Он никак не мог видеть…
Джаред поднял пластырь и скомкал его, прежде чем швырнуть в сторону книжной полки.
– Хочешь новый?
Он оторвал мою раненую руку от бедра и проверил порез.
– Что за… Все зажило.
– Ранка была неглубокой, – выпалила я.
Джаред отпустил меня, и я прижала руку к себе.
Нестерпимо хотелось дотронуться до пера, но я не могла снова рисковать потеряться в воспоминании. Позже. Я заберу его позже. Оно не исчезнет, пока к нему не прикоснутся. Это заставило меня задуматься о пере, которое я потеряла в холле прошлой ночью. Неужели кто-то непреднамеренно дотронулся до него? Люди не могли видеть перо, но если бы их рука даже случайно скользнула по нему, воспоминание все равно попало бы им в голову. Некоторые люди отмахивались от этого как от приступа головокружения, другие как от дежавю, кто-то же считал это божественным видением.
Вчерашнее перо, вероятно, засосали пылесосом.
Мой взгляд оторвался от пола
Я решила внимательнее рассмотреть завитки пастельной краски на холстах над кроватью.
– Не мог бы ты надеть нижнее белье, пожалуйста?
Боковым зрением я уловила его широкую улыбку. Конечно, мое смущение позабавило мужчину.
– Уверяю тебя, он не кусается, – усмехнулся Джаред.
– Забудь.
Я направилась к двери. Я пообещала самой себе, что уйду, если потеряю еще хоть одно перо. И я собираюсь сдержать это обещание.
– Куда ты?
– Домой. Я ухожу домой. Это была плохая идея.
– Ты проиграешь пари.
Я положила ладонь на металлическую ручку.
– В попытках выиграть спор я могу потерять нечто большее.
– Ты останешься, если я оденусь?
Я перестала давить на ручку, и она подалась вверх. Дверь осталась закрытой.

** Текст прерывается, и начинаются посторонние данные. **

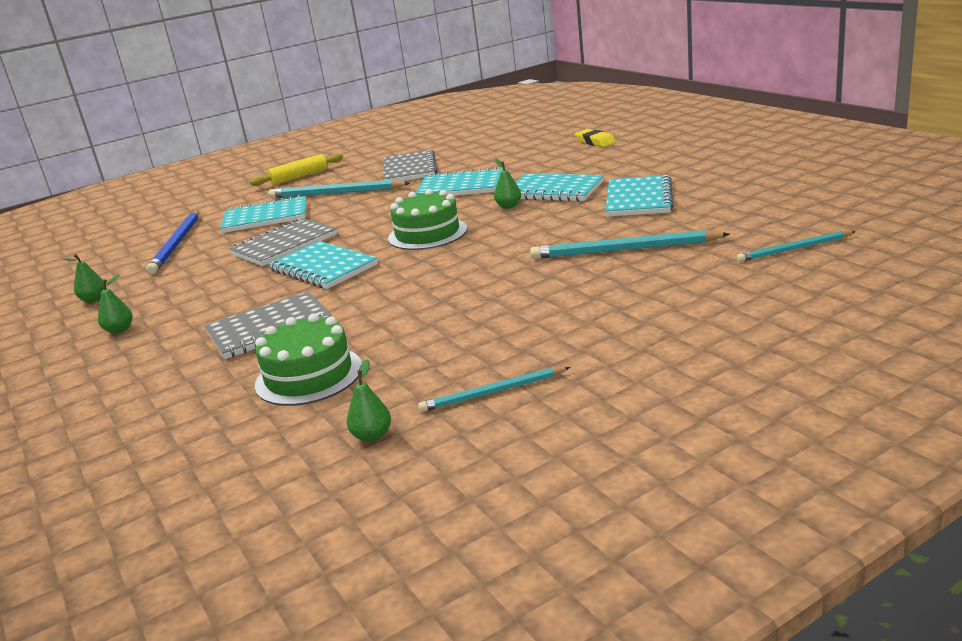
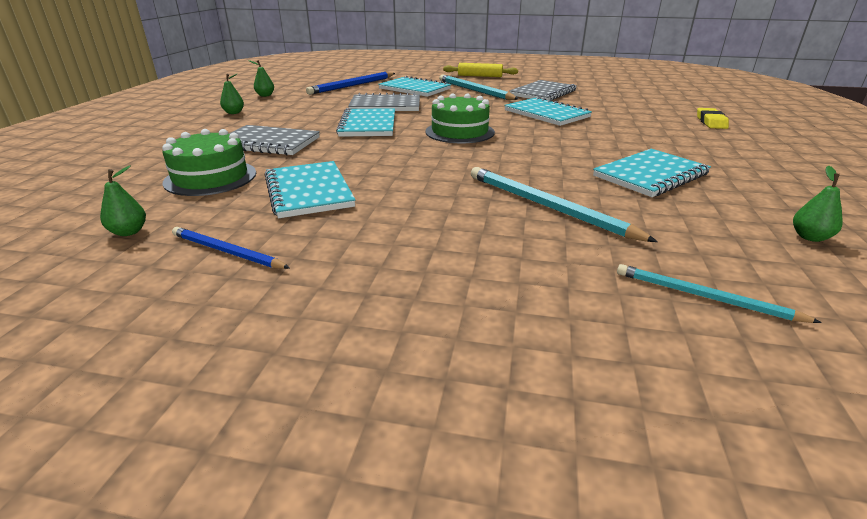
camera: 40 degrees right, 5 degrees up
(492, 392) = (227, 251): turquoise pencil -> blue pencil
(508, 206) = (545, 138): green pear -> green pear (810, 237)
(554, 190) = (600, 141): turquoise notebook -> turquoise notebook (308, 191)

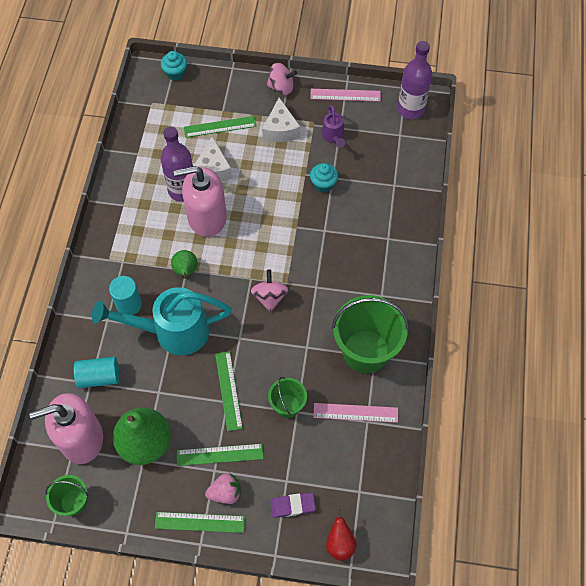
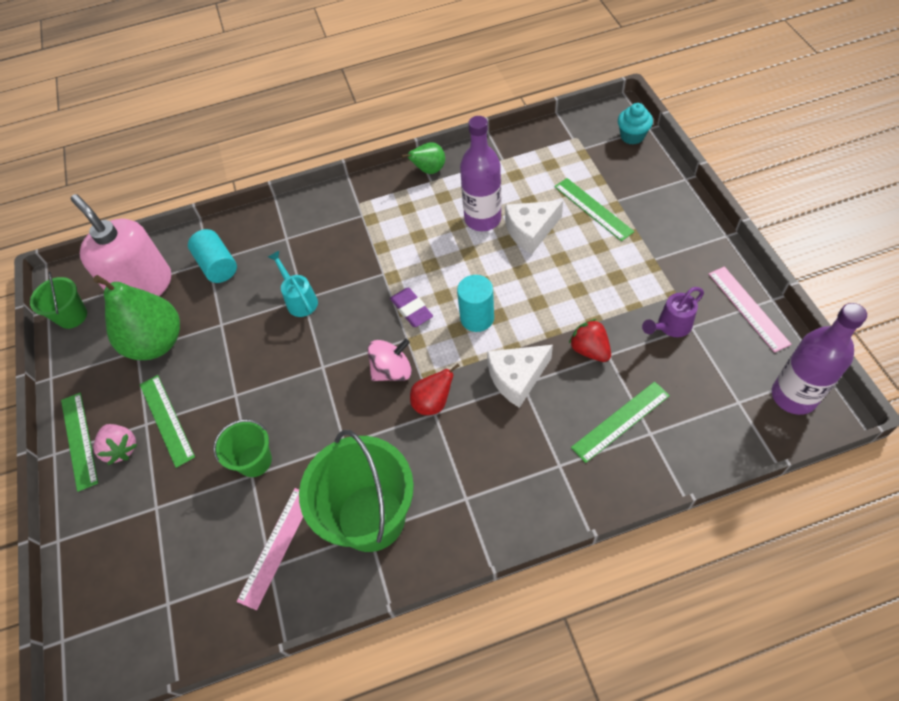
camera: 70 degrees right, 5 degrees down
(129, 304) = (313, 246): turquoise cylinder -> turquoise cylinder (477, 318)
(172, 331) = (299, 299): turquoise watering can -> turquoise watering can, size x0.47
(186, 271) = (381, 274): green pear -> green pear (429, 170)
(207, 217) = (462, 257): pink soap dispenser -> none
(228, 390) = (250, 389): green ruler -> green ruler (621, 421)
(280, 129) = (636, 266): white cheese -> white cheese (517, 378)
(281, 87) = (699, 237): pink spinning top -> none
(292, 506) = (125, 530): purple eraser -> purple eraser (411, 309)
(323, 184) = (590, 350): turquoise cupcake -> red strawberry
(340, 544) = (89, 612): red pear -> red pear (433, 402)
(355, 413) = (276, 546): pink ruler -> pink ruler turned 45 degrees clockwise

– Разве ты не хочешь, чтобы я ушла? Ты назвал меня мягкотелой и бесхребетной. Не говоря уже о сталкере.
– Мягкой, а не мягкотелой.
– Это должно было быть комплиментом? Потому что прозвучало иначе.
– Я не говорю комплименты. Приукрашивание жизни не способствует выносливости.
– Возможно. Однако это помогает выразить сострадание.
– Я не сердобольный человек, Перышко. Не знаю, с чего ты это взяла…
Я повернулась к нему.
– Хоть это и не твоя работа, ты наказываешь педофилов и насильников.
– Как я уже говорил, мне приходится этим заниматься, потому что ваш вид ничего не делает. Вы слишком заняты поиском проблеска надежды в их гнилых душах.
Я глубоко втянула воздух из-за этого наставления.
– Ты прав, Джаред. Мой вид расцарапывает уродство, чтобы найти хоть искру красоты. Мой вид пытается спасти грешников вместо того, чтобы покончить с их жалкими жизнями.
Мы прожигали друг друга взглядами из разных концов комнаты. Ну, я прожигала. Он просто смотрел на меня своими невозмутимыми, непроницаемыми глазами. Я напомнила себе, что Тройки зарабатывают уровень грехов не за послушание и нравственность. Они получают его за жестокость и эгоизм.
Джаред направился в противоположный конец спальни.
– Я предупредил охранников никого не впускать и не выпускать до утра.
Я ахнула.
– Ты собираешься удерживать меня против воли?
Его длинные пальцы легли на угол гладкой деревянной двери.
– Я не заставлял тебя возвращаться, Перышко, – мужчина скрылся из виду, но голос продолжал доноситься до меня. – Ты можешь дождаться рассвета в столовой. Все остальное под сигнализацией. Так что, если у тебя нет желания испытать на себе пушки моих охранников, советую оставаться в доме.